WHAT IS REQUIRED:
Only the lines from the beginning of the data below through the line containing "2018-03-01 | In" belong in the response, each copied exactly.
━━━━━━━━━━━━━━━━━━━━
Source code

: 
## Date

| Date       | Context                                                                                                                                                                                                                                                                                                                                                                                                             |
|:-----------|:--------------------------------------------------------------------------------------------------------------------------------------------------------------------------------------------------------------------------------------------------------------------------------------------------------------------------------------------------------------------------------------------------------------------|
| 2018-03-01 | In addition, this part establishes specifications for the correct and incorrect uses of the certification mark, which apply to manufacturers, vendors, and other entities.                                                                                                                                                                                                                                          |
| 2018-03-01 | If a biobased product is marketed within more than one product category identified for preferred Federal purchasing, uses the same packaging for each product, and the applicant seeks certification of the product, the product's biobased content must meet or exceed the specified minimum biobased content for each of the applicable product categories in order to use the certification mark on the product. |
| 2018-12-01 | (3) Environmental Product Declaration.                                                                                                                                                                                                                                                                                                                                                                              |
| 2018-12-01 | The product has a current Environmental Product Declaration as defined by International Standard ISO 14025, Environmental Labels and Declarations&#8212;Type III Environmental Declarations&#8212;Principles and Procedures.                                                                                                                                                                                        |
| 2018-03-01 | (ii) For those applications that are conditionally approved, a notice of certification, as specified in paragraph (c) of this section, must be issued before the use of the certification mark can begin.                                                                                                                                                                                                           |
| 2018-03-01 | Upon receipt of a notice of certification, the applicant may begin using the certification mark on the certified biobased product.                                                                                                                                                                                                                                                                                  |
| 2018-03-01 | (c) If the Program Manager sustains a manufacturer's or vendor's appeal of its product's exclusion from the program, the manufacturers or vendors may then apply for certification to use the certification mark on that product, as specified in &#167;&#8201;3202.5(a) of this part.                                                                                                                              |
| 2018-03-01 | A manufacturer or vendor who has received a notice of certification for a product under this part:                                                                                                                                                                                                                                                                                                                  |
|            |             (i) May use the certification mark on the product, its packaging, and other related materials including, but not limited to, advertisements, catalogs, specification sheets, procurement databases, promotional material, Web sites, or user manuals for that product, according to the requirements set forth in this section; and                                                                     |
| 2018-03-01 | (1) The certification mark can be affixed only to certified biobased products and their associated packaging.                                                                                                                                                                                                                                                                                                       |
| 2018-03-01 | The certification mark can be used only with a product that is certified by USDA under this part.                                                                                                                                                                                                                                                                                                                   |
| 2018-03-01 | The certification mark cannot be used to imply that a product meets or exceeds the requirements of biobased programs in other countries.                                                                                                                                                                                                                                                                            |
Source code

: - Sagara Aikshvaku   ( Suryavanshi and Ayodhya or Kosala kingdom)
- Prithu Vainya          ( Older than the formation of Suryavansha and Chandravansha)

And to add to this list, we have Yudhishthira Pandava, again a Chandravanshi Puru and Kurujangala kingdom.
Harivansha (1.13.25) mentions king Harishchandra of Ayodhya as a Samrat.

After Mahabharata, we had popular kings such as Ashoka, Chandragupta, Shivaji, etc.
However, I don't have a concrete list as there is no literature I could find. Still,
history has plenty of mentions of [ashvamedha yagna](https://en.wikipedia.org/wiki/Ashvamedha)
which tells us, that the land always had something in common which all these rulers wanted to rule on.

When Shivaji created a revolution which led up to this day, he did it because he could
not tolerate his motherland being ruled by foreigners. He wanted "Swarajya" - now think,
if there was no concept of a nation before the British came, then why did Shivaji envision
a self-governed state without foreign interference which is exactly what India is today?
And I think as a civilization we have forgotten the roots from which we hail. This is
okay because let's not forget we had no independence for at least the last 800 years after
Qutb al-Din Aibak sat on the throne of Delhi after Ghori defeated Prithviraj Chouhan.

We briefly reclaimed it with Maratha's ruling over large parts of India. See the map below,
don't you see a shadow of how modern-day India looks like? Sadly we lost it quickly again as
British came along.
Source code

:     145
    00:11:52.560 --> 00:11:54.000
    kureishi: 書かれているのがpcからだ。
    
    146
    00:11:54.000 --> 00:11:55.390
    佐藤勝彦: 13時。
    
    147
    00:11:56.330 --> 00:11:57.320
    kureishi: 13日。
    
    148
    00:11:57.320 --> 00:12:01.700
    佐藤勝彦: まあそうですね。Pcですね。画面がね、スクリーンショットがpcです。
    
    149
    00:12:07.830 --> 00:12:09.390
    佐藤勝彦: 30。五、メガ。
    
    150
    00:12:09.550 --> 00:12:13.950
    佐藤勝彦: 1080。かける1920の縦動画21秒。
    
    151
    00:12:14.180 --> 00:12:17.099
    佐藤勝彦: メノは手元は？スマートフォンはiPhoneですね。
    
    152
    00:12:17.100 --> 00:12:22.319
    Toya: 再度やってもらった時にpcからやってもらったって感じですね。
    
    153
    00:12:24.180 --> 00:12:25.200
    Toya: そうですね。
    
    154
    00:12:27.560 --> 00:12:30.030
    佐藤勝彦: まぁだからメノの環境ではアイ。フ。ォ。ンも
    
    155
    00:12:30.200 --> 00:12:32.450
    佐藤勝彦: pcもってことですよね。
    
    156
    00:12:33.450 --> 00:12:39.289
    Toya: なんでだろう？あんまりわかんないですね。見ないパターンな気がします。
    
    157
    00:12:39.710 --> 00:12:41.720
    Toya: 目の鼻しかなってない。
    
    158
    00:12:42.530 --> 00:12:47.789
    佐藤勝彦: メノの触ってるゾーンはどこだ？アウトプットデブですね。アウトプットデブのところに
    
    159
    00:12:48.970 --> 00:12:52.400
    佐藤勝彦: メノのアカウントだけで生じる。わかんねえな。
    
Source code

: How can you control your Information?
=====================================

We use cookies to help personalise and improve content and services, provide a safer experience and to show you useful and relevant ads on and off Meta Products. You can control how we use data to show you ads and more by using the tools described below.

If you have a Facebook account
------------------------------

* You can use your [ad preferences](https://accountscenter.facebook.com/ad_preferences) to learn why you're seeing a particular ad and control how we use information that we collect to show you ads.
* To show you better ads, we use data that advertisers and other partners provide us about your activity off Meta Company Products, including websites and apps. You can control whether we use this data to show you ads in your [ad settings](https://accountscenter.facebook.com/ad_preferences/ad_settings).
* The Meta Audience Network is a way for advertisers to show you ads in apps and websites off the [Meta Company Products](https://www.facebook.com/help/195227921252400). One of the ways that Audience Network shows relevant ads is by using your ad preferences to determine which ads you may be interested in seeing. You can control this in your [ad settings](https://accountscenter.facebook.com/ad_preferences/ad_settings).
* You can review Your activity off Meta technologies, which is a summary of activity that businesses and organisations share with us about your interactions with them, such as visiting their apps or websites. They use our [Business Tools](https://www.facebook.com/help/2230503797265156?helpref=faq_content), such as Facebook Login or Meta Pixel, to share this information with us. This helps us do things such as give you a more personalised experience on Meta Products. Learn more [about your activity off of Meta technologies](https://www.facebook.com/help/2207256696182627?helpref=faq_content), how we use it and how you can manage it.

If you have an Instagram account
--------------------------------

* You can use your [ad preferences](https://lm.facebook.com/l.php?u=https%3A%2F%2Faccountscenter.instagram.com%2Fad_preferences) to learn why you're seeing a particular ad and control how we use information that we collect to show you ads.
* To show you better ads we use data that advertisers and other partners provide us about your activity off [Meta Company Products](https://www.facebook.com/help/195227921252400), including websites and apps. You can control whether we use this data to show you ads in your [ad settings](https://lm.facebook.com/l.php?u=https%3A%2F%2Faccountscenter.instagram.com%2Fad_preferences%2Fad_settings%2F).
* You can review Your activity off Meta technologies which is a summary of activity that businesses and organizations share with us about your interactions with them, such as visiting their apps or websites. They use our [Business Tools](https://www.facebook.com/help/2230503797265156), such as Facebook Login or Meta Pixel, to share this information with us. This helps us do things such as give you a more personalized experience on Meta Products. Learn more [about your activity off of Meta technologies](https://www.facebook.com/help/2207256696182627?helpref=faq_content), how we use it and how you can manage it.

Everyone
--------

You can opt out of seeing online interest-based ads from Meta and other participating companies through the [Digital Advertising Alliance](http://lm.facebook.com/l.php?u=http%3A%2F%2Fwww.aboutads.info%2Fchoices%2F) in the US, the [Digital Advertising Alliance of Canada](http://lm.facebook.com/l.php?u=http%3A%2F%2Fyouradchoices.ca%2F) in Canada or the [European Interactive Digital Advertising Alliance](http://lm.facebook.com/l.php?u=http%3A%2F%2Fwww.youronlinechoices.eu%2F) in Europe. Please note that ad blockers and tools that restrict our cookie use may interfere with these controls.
━━━━━━━━━━━━━━━━━━━━
ANSWER TO THE EXERCISE:
Source code

: 
## Date

| Date       | Context                                                                                                                                                                                                                                                                                                                                                                                                             |
|:-----------|:--------------------------------------------------------------------------------------------------------------------------------------------------------------------------------------------------------------------------------------------------------------------------------------------------------------------------------------------------------------------------------------------------------------------|
| 2018-03-01 | In addition, this part establishes specifications for the correct and incorrect uses of the certification mark, which apply to manufacturers, vendors, and other entities.                                                                                                                                                                                                                                          |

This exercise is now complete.